Word for word, write the records out again, but omit each picture.
---------- Data extract
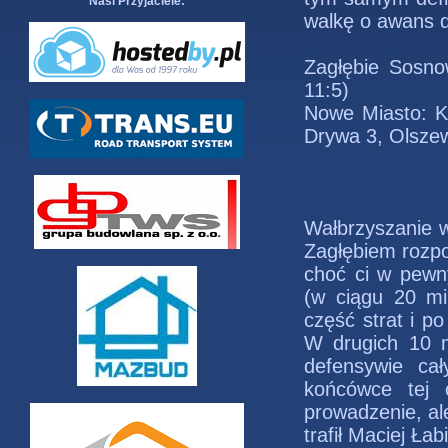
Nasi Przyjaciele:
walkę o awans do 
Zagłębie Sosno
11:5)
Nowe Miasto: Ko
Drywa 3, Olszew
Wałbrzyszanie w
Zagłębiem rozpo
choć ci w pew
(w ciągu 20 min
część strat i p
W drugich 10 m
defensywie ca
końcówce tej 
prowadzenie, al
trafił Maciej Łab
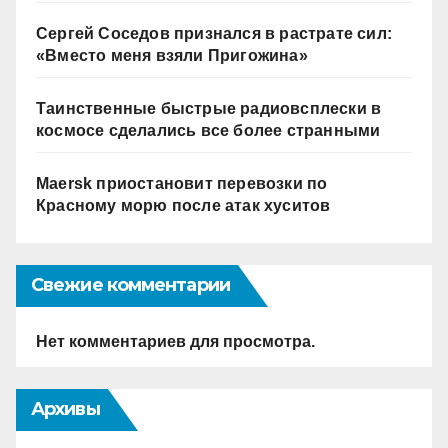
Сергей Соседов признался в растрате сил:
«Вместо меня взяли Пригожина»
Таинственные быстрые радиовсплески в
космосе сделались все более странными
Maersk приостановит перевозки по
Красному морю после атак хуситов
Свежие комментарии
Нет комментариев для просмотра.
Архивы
--------------------
_Your solution:_
Nasi Przyjaciele:
walkę o awans do 
Zagłębie Sosno
11:5)
Nowe Miasto: Ko
Drywa 3, Olszew
Wałbrzyszanie w
Zagłębiem rozpo
choć ci w pew
(w ciągu 20 min
część strat i p
W drugich 10 m
defensywie ca
końcówce tej 
prowadzenie, al
trafił Maciej Łab
Сергей Соседов признался в растрате сил:
«Вместо меня взяли Пригожина»
Таинственные быстрые радиовсплески в
космосе сделались все более странными
Maersk приостановит перевозки по
Красному морю после атак хуситов
Свежие комментарии
Нет комментариев для просмотра.
Архивы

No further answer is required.